1. **PDF engine**: WeasyPrint replaces Dompdf. Layout may differ slightly in edge cases (table widths, page breaks). Both support `@font-face` with base64 TTF and `@page` rules.

2. **TOC page numbers**: The PHP code uses a 2-pass Dompdf render to inject exact TOC page numbers via named destinations. WeasyPrint doesn't expose named destinations the same way. TOC pages are assigned sequentially in the initial migration. Exact page numbers can be added via a post-processing PDF pass if needed.
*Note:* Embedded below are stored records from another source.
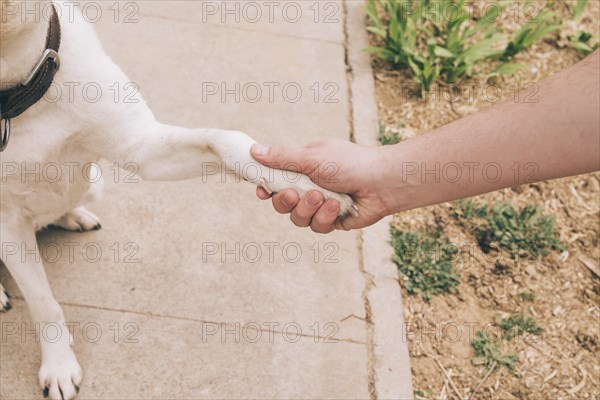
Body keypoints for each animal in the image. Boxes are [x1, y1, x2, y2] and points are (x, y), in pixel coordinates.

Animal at [0, 1, 354, 398]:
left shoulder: (143, 148)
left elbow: (226, 139)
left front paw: (311, 184)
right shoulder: (7, 225)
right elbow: (43, 303)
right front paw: (59, 365)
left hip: (94, 182)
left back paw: (71, 214)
3. **No auth**: The PHP code has no authentication. The Python service also has none. Add API key middleware if this service is exposed publicly.

4. **Data source**: The service fetches data from the same two PHP JSON APIs over HTTP (not directly from the database). The `repositories/handbook_repo.py` provides a DB fallback if you want to bypass the PHP APIs entirely.

5. **SSL verification**: Disabled for internal API calls (`verify=False` in httpx), matching the PHP behavior (`CURLOPT_SSL_VERIFYPEER => false`).

### Risks

- **Font rendering**: Century Gothic rendering may differ slightly between Dompdf (PHP) and WeasyPrint (Python). Test with actual fonts.
- **Page break behavior**: Dompdf and WeasyPrint handle CSS `page-break-*` properties slightly differently.
- **Image embedding**: Remote campus images are fetched at generation time. Network issues will result in placeholder cells (same as PHP behavior).
- **Memory**: Large handbooks with many university images may require significant memory. The Dockerfile doesn't set memory limits β€” Hugging Face Spaces has its own limits.